Iron and silver nanostructures: Biosynthesis, characterization and their catalytic properties

Finding suitable plant extracts that exert precise control over both the shape and size of nanoparticles remains a challenge in the synthesis of metal nanoparticles. In this study, iron (Fe) nanoparticles with uniform sizes and shapes, and silver (Ag) nanoparticles with unique morphology and phases were synthesized from aqueous plantain peel extracts. The effect of temperature and concentration of the starting metal salts on the size and shape of the synthesized nanoparticles were investigated. The catalytic effectiveness of the metal nanoparticles was also assessed based on their ability to mediate the degradation of methylene blue dye in the presence of sodium borohydride (NaBH₄) as the reducing agent. Phytochemical analysis of the plantain peel extract revealed the presence of polyhydroxy compounds: tannins, flavonoids, glycosides, saponins, and terpenoids. The presence of these compounds in the extract was confirmed by Fourier transform infra-red analysis. Microstructural analysis showed that the Fe nanoparticles had uniform cylindrical shapes with 70.0 ± 0.4 nm diameters, whereas the Ag nanoparticles exhibited multi-shaped, single and polycrystalline phases with a varying size range. UV–Vis spectroscopic analysis indicated that Ag nanoparticles exhibited maximum plasmon absorbance at 440 nm typical of nanoscale silver while X-ray diffraction studies showed that the Fe and Ag nanoparticles were highly crystalline.
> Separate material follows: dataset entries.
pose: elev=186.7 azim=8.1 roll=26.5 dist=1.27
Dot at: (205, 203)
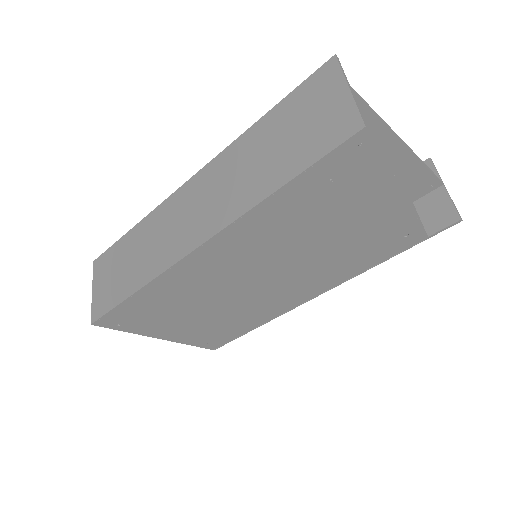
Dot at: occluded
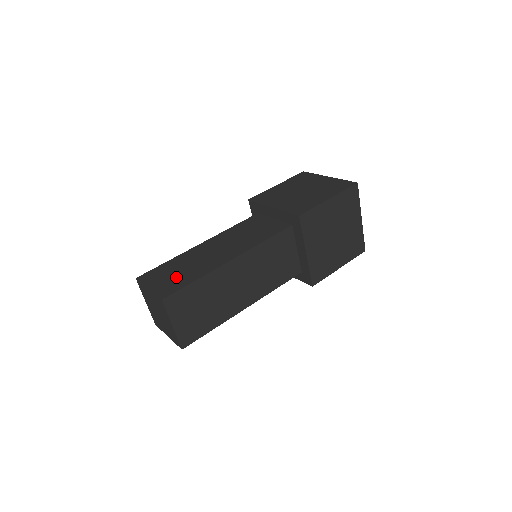
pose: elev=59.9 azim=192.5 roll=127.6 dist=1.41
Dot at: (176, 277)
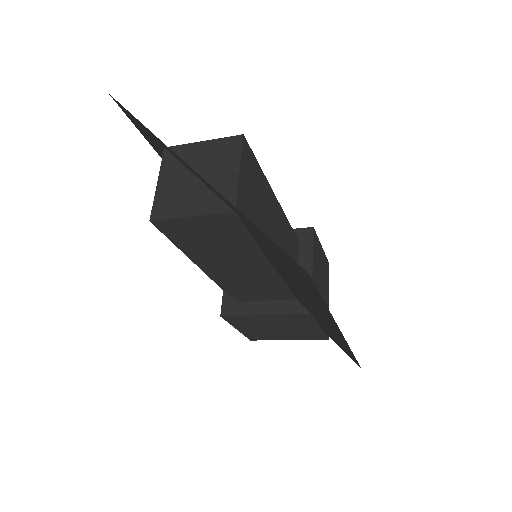
Dot at: occluded
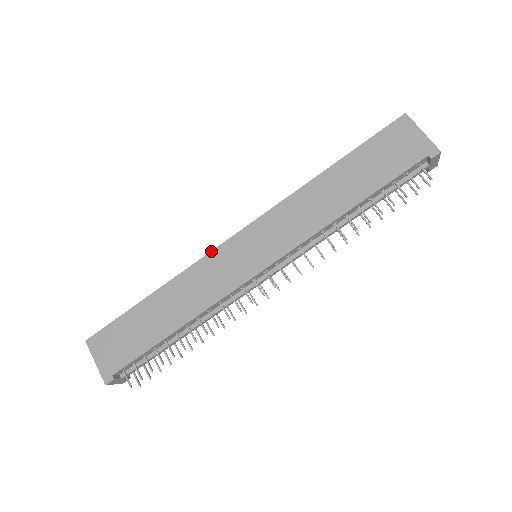
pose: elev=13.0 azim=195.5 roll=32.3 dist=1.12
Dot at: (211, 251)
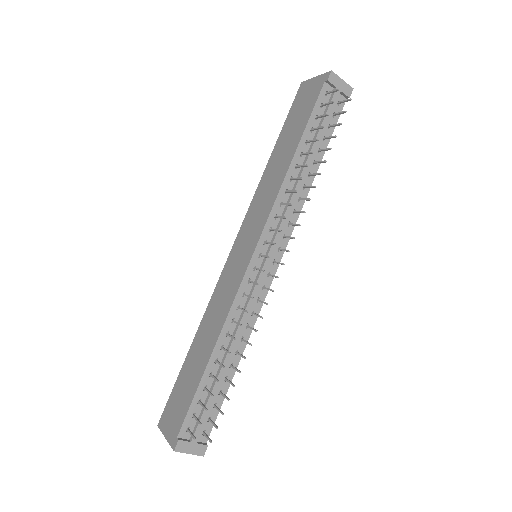
Dot at: (219, 277)
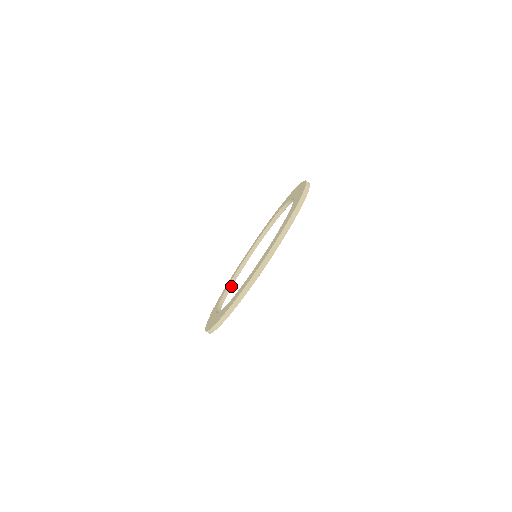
The study indicated that Ag can be synthesized at all temperatures, whereas the Fe nanoparticles formed only above room temperature with plantain peel extract. Both Fe and Ag nanoparticles exhibited dose-dependent degradation of methylene blue dye, suggesting their potential use as bio-catalysts, although the Fe nanoparticles showed a better catalytic efficiency. This study demonstrates an eco-friendly approach to synthesizing uniformly shaped and sized Fe and Ag bio-catalysts for potential use in effluent waste treatment in cosmetics, food, pharmaceuticals, plastics, paper industries, and in general environmental remediation.